EXERCISE PROMPT: Every entry should be repeated exactly. Omit the pictures.

- - - - - - -

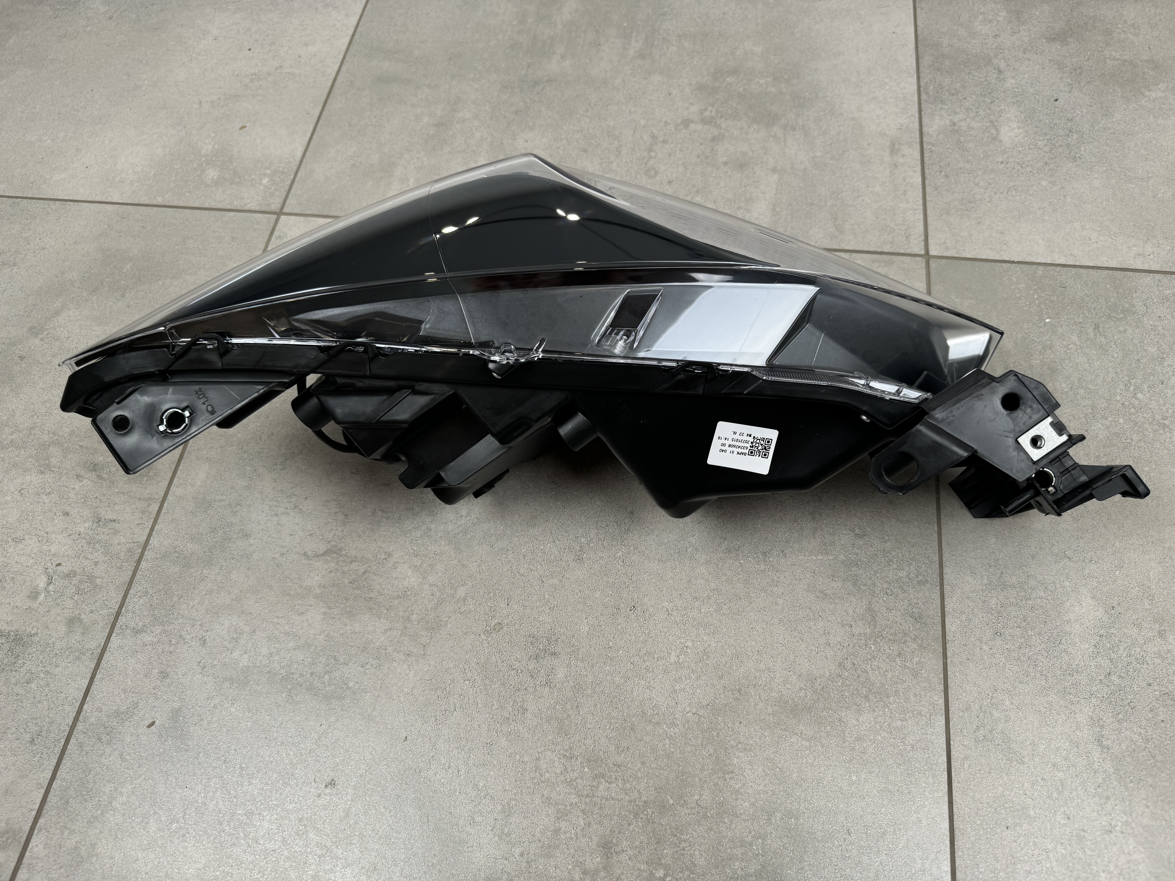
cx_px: 588
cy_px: 440
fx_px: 815
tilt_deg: -61.7
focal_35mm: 24
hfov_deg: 71.6
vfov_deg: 56.8
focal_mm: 6.76
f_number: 1.78
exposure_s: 1/100
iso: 64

- - - - - - -

WRITTEN RESPONSE:
cx_px: 588
cy_px: 440
fx_px: 815
tilt_deg: -61.7
focal_35mm: 24
hfov_deg: 71.6
vfov_deg: 56.8
focal_mm: 6.76
f_number: 1.78
exposure_s: 1/100
iso: 64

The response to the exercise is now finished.